Billboards review of the same episode said that the adaptation had "a continually jarring note" because of the way it was "refurbished and ultra-modernized". The review said that although some qualities of characters were lost in the adaptation, "As an adventure story, however, the production more than satisfied." It complimented the direction (except for one scene) and said that the lead actors gave "good performances all around".

Gould described the broadcast of "Abe Lincoln in Washington" as "a very great disappointment and a strangely dispirited effort". He wrote that the script "was disconcertingly episodic", perhaps because of the limited time available. He also pointed out flaws in the performances of Swenson as Lincoln and Kirkland as his wife. The review concluded by saying that Lindsay's narration ending the episode had "excessive preciseness with condescending overemphasis on diction", missing the quality of the lines and breaking their mood "like a public address system blasting the peacefulness of a long winter's night in the country".
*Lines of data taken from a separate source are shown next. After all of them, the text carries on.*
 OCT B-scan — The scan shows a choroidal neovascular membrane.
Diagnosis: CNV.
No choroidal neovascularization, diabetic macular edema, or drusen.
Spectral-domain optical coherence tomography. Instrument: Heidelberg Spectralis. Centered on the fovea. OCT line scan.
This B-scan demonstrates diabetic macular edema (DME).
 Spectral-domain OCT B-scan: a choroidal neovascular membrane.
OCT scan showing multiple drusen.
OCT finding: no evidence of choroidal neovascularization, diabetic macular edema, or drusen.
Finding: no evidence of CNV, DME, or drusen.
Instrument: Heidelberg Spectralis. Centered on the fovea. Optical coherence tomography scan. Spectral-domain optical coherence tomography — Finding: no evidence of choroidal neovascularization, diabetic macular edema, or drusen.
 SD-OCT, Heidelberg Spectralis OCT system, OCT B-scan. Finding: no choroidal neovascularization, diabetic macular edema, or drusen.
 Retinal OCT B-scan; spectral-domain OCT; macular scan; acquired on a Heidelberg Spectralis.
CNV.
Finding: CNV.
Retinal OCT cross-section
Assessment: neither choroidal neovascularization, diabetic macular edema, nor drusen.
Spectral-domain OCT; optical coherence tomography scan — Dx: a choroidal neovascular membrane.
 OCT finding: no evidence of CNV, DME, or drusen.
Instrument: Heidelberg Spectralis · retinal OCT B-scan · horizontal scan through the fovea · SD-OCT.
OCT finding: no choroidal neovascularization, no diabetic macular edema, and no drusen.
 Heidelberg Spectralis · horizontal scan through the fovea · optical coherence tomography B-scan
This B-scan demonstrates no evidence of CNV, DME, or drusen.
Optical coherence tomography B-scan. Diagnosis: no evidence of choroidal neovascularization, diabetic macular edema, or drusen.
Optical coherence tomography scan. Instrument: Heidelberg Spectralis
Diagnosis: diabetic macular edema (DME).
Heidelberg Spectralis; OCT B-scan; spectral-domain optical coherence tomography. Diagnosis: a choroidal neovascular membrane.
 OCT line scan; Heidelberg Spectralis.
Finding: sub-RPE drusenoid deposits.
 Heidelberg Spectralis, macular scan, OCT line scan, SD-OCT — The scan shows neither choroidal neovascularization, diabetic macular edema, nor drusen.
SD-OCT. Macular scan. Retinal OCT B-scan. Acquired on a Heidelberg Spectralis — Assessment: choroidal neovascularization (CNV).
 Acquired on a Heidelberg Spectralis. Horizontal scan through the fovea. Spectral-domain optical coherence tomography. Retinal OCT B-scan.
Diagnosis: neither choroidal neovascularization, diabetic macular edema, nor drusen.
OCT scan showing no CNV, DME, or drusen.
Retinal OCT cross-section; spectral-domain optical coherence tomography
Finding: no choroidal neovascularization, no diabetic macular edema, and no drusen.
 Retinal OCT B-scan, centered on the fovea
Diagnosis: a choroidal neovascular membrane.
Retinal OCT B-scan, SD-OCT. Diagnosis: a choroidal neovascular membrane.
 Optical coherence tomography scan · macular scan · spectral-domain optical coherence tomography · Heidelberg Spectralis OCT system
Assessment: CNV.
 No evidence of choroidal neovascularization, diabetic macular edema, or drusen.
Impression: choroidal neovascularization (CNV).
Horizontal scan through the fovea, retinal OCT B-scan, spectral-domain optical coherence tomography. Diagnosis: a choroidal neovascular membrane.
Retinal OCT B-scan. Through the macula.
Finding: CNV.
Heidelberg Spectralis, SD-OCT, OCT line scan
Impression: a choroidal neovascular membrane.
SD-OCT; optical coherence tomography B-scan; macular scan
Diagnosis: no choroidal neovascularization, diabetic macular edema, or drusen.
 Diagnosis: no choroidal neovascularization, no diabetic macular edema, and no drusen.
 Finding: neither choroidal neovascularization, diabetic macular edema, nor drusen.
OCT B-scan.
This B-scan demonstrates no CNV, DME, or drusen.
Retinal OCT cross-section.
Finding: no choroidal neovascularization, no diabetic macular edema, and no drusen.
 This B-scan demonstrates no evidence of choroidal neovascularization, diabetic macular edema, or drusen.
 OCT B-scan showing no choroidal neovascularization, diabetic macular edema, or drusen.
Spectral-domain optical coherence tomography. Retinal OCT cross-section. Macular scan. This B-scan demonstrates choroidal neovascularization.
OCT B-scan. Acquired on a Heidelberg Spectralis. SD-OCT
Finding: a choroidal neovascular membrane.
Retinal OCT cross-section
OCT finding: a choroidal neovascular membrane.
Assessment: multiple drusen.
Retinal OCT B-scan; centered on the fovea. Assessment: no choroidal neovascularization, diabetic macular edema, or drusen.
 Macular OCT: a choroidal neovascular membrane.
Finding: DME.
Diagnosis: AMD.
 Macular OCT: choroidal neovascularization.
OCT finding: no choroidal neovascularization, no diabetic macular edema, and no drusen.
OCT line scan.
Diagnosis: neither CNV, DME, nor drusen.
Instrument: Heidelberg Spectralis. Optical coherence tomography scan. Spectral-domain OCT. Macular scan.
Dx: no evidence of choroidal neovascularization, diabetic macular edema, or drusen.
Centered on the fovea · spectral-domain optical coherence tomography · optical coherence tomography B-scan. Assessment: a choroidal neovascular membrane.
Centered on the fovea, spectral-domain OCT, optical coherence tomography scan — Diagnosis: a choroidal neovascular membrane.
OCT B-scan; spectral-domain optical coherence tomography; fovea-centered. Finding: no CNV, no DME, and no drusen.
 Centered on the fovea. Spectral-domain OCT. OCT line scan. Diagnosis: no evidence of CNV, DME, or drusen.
Ford Theater "finally hit its stride" in its second-season premiere, according to a review in the trade publication Variety. The review said that the production of "Madame Bovary" was "an exciting hour of listening". While complimenting the stars' performances, the review gave higher praise to Markle for creating a distinctive animation for the episode. It said that his use of musical elements and background sounds approximated "something of a new dimensional quality for a strictly audio medium".